A lyrical volume of poems alternating serious and playful tones, presented in two complementary groupings that range from meditative pieces steeped in faery and classical allusion to lighter, sprightly verse about nature, music, and childhood. Rich natural imagery—woods, flowers, birds, and seasonal change—permeates many lyrics, while occasional elegies and critical tributes honor other artists. Short ballads and children’s songs add narrative and comic sketches, and several occasional pieces contemplate rites of passage and parting. The poems employ varied stanza forms to balance romantic imagination, attentive observation, and gentle humor.

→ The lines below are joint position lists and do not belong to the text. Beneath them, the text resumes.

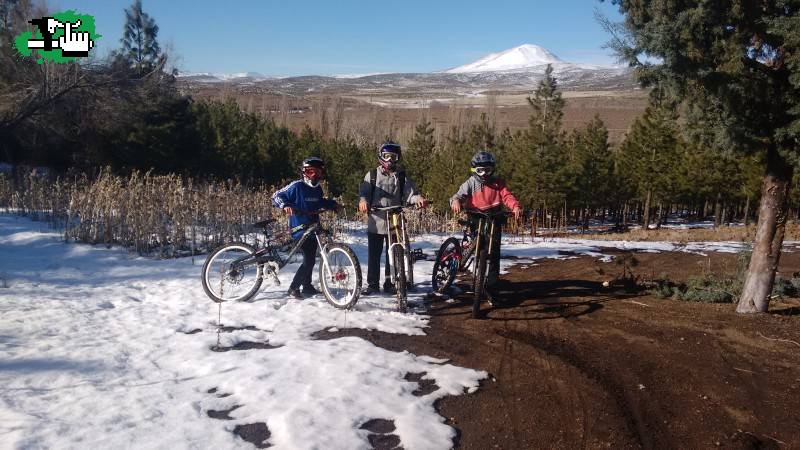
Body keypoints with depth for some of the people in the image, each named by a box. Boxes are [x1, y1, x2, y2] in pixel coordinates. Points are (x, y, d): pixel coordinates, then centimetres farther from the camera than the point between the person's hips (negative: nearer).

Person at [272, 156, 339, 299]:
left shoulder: (318, 189, 11)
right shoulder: (297, 186, -11)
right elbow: (276, 196, -10)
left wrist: (332, 204, 17)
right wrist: (285, 206, -27)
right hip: (300, 229, -7)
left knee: (310, 259, 13)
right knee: (309, 260, -13)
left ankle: (307, 286, 26)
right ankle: (294, 288, -1)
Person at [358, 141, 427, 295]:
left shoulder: (401, 177, 9)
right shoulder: (372, 175, 6)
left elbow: (409, 192, -3)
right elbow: (364, 191, -4)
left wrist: (418, 198, -26)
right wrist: (363, 201, -27)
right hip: (376, 221, -1)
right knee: (374, 255, 4)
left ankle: (390, 284, 19)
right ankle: (372, 285, 14)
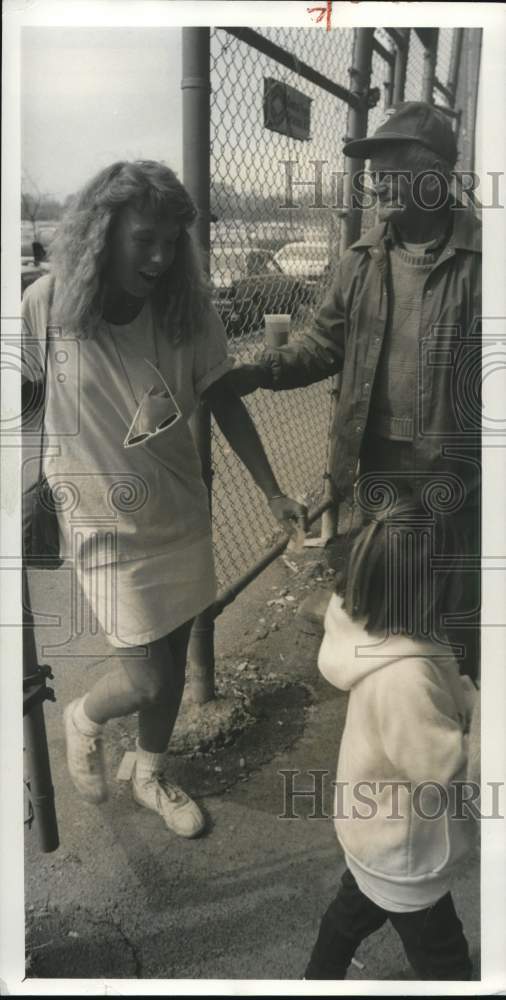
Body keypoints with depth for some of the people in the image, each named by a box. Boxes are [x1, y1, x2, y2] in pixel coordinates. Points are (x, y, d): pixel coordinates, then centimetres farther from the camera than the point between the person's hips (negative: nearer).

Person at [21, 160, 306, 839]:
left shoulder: (186, 306, -8)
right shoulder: (47, 305, -16)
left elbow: (223, 400, 0)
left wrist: (273, 492, -1)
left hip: (181, 514, 4)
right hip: (106, 526, -3)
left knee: (173, 659, 16)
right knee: (145, 682, -1)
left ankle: (151, 776, 44)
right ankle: (84, 716, 36)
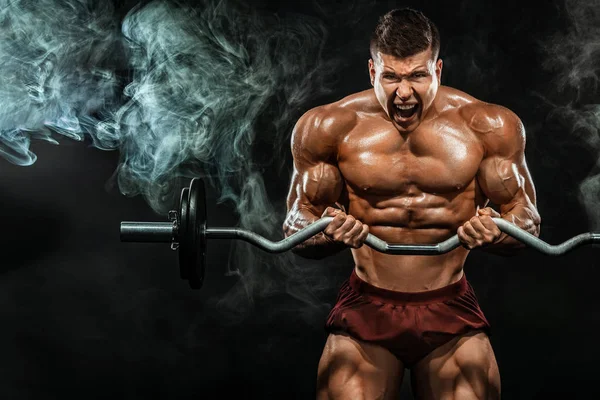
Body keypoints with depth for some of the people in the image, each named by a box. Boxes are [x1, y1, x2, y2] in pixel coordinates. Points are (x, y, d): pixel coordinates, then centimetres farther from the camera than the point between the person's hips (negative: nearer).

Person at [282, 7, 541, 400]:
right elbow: (296, 224, 0)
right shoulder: (328, 127, -6)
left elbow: (527, 220, 2)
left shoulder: (488, 126, -4)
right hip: (365, 309, 0)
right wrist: (327, 234, -23)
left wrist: (497, 232, -22)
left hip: (452, 310, 1)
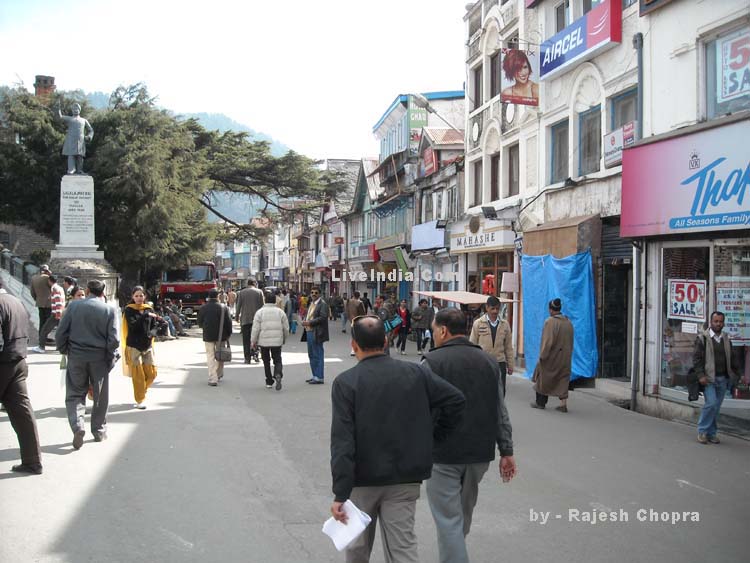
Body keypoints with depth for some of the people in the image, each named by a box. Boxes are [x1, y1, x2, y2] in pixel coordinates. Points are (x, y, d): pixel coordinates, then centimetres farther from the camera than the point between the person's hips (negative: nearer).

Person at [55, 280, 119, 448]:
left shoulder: (74, 306, -3)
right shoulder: (108, 310, -6)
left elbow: (60, 333, -3)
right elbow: (114, 339, -10)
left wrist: (64, 351, 12)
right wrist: (110, 357, 5)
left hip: (76, 357, 0)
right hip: (99, 359, 0)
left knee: (75, 394, 11)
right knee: (100, 397, 14)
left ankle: (77, 425, -10)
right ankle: (99, 431, 23)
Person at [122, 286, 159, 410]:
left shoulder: (149, 309, 7)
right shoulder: (129, 310, -4)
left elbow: (155, 325, 8)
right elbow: (133, 325, -18)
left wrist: (151, 334, -12)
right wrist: (145, 315, -23)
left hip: (147, 345, 4)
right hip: (133, 346, -4)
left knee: (151, 373, 3)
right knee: (138, 375, 0)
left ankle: (141, 390, 30)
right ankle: (139, 400, 12)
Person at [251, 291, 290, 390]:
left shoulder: (260, 312, -2)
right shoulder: (280, 312, 3)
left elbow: (255, 328, -5)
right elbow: (286, 328, 6)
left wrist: (254, 341, 4)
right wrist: (284, 339, 21)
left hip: (263, 341, -1)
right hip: (277, 341, 1)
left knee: (266, 362, 12)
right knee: (277, 360, 7)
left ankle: (269, 382, 16)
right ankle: (278, 375, -21)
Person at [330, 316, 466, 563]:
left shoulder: (346, 382, -12)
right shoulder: (416, 372, -2)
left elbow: (342, 441, -18)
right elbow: (455, 400, -3)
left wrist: (340, 494, -19)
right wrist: (432, 438, 6)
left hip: (363, 478, -2)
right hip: (405, 477, 2)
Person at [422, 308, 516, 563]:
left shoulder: (432, 362, -9)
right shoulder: (489, 361, 7)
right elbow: (501, 413, 7)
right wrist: (506, 451, 10)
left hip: (443, 454, -6)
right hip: (481, 453, 6)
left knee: (449, 519, 1)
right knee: (464, 513, 23)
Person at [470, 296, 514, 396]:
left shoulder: (505, 324, 4)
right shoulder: (478, 323, -3)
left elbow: (508, 347, 8)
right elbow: (472, 345, 1)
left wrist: (510, 365, 8)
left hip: (500, 363, 2)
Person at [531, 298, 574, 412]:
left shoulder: (550, 322, -17)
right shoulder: (569, 322, 4)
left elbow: (547, 341, -20)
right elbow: (571, 341, 9)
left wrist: (542, 355, -13)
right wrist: (567, 353, 16)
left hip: (551, 356, -5)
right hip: (565, 357, 5)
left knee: (544, 377, 11)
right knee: (563, 379, 10)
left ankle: (540, 402, 21)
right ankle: (563, 403, 3)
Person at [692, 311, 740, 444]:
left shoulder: (726, 339, 12)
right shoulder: (703, 338, -4)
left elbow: (732, 358, 18)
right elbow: (696, 358, -8)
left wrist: (736, 374, 9)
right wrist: (701, 375, -15)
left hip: (723, 379, 5)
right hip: (708, 378, -5)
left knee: (716, 407, 7)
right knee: (711, 403, -15)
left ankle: (711, 433, 17)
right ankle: (702, 431, -1)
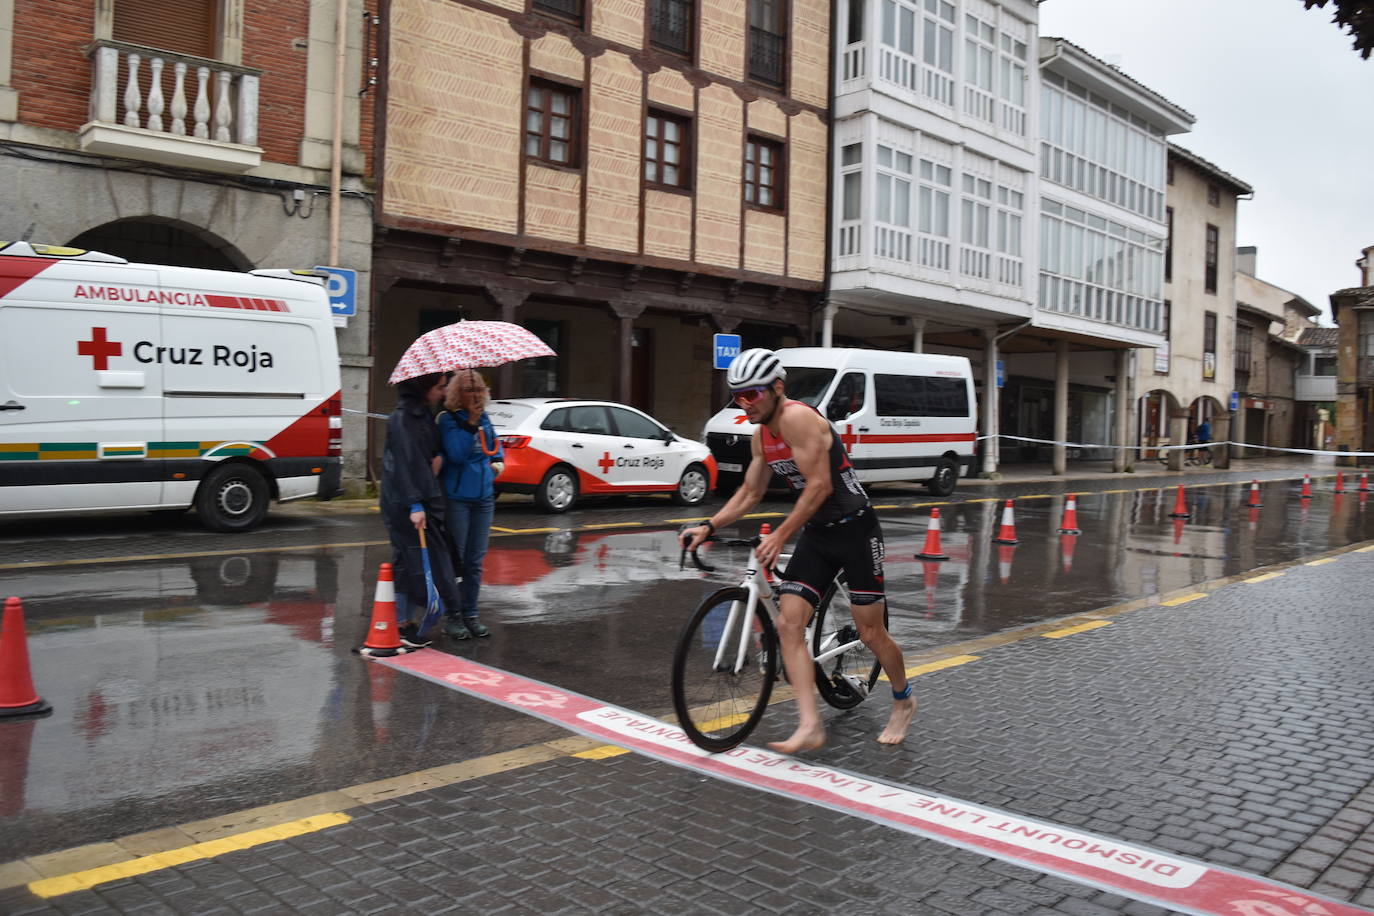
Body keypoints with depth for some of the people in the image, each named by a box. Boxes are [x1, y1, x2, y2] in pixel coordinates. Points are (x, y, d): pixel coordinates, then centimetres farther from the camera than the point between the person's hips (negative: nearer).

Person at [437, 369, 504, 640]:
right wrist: (470, 423, -21)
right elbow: (456, 453, -20)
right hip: (456, 498, -6)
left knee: (475, 561, 10)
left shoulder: (484, 417, 10)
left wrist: (499, 460, 5)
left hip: (483, 497, 6)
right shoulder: (448, 419, -8)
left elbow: (495, 444, 24)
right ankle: (453, 617, 10)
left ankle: (470, 614, 19)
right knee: (456, 559, 0)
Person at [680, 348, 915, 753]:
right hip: (816, 534, 8)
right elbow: (750, 493, 15)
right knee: (789, 624, -7)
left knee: (870, 632, 1)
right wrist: (709, 526, 3)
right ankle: (810, 726, -7)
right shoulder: (761, 436, 7)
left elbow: (819, 485, -25)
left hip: (855, 529, -8)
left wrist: (780, 535, -24)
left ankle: (903, 702, 29)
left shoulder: (798, 417, -20)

A MERRY JEST OF A MODERN MAID.

Miss Pallas Eudora Van Blurky,
She didn’t know chicken from turkey;
High-Spanish and Greek she could fluently speak,
But her knowledge of poultry was murky!
She could tell the great-uncle of Moses,
And the dates of the Wars of the Roses,
And the reasons of things—why the Indians wore rings
In their red aboriginal noses;
Why Shakspere was wrong in his grammar,
And the meaning of Emerson’s Brahma,
And she went chipping rocks with a little black box
And a small geological hammer.
She had views upon co-education,
And the principal needs of the nation,
And her glasses were blue, and the number she knew
Of the stars in each bright constellation.
And she wrote with a handwriting clerky,
And she talked with an emphasis jerky,
And she painted on tiles in the sweetest of styles,
But she didn’t know chicken from turkey!